A kiedy przychodzi lato... Kiedy przychodzi lato świat nie kładzie się spać. Ptaki przysypiają tylko, z budzikiem nastawionym na dwie godziny. Niebo nie ciemnieje. Powietrze pachnie zielono przez całą noc. W takie noce leżę czasami cicho żeby nie obudzić drzew i ptaków. Nie czuję się zmęczona, ale czuję, że wszystko wokół mnie zbiera siły na kolejny dzień i że to "wszystko" musi odpocząć.

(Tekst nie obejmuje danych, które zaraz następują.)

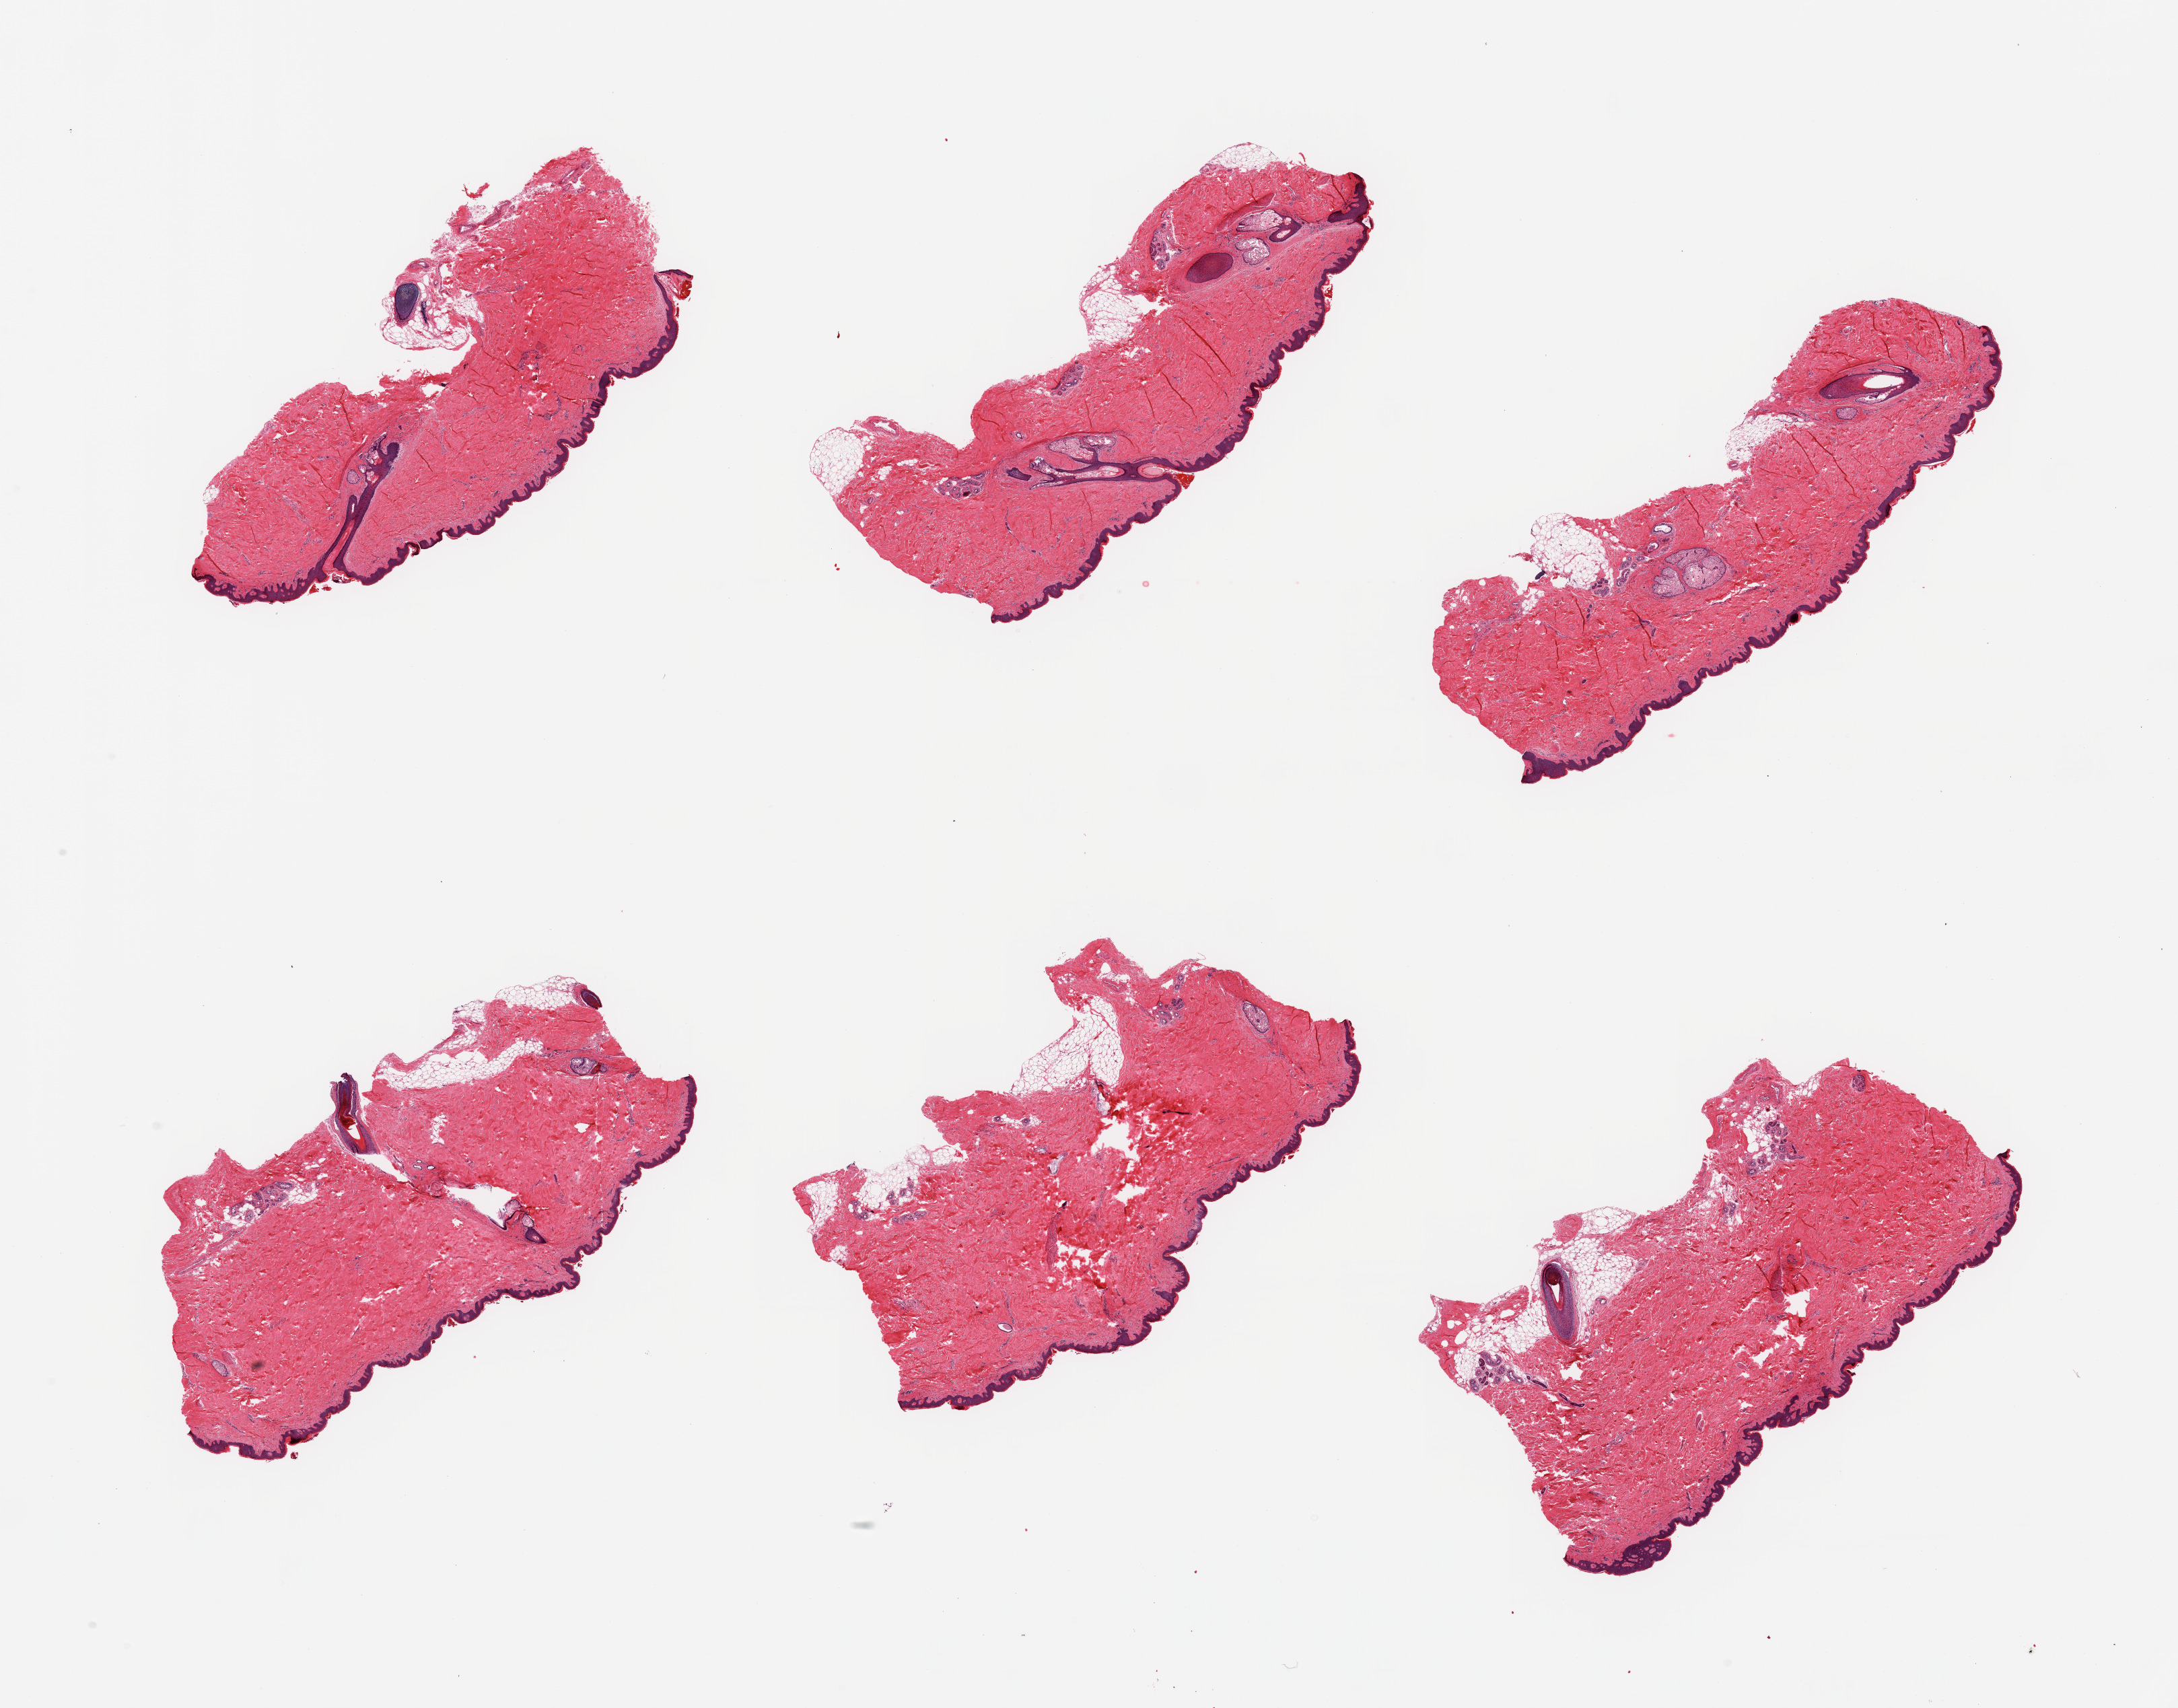
Whole-slide image, haematoxylin and eosin stain, brightfield, whole scanned area (about 25.6 x 20.1 mm, from a 20x scan) shown as a low-resolution overview; PAXgene-fixed paraffin-embedded (PFPE) section; sampled site (target tissue): skin of suprapubic region; tissue donor sample. Donor: male.
Reviewer comment on this tissue sample: 6 pieces; trimmed but up to 10% fat still remain.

Kiedyś fotografowaliśmy w Tana Bru, na północy, niedaleko Kirkenes. Słońce wsiało nad horyzontem jak lampion. Ludzie tam mieszkający pracowali do późnych godzin nocnych. Mówili, że w lecie nie stać ich na to by nie pracować tak długo. Muszą zdążyć ze wszystkim przed niekończącą się nocą. Słońce na północy ma władzę, jest Bogiem. Jest ważnym symbolem w kulturze ludzi tam żyjących, zwłaszcza w kulturze lapońskiej.
W lecie łapie się promienie słoneczne do słoików jak dojrzałe śliwki. W lecie siedzi się bez celu i sensu i pozwala ciepłu przeszukiwać kieszenie. W świetle świat jest wielki. Oczy widzą sąsiednią wyspę, dwie sosny ścigające się we wzroście, skały kapiące rudym żelazem, parę orłów kołujących nad fiordem. W świetle odkrywa się wszystko na nowo. Widzi się wolniej, uważnej. Rozróżnia kolorystyczne niuanse. Zachwyca oczywistościami. Jest się wdzięcznym. Jest się w świetle. Światłem.
W lecie przychodzi Masaj. Wędruje ze swoją włócznią przez skałę przytuloną do domu. Zawsze czekam na jego przybycie. Kiedy w końcu przybywa, dumny, wyprostowany czuję jakby oczekiwany gość wrócił po długiej wędrówce. I trochę mi smutno, bo wiem, że mój Masaj odejdzie na zimę i wróci dopiero za rok.
Ale póki co jest. I pije ze mną popołudniową kawę.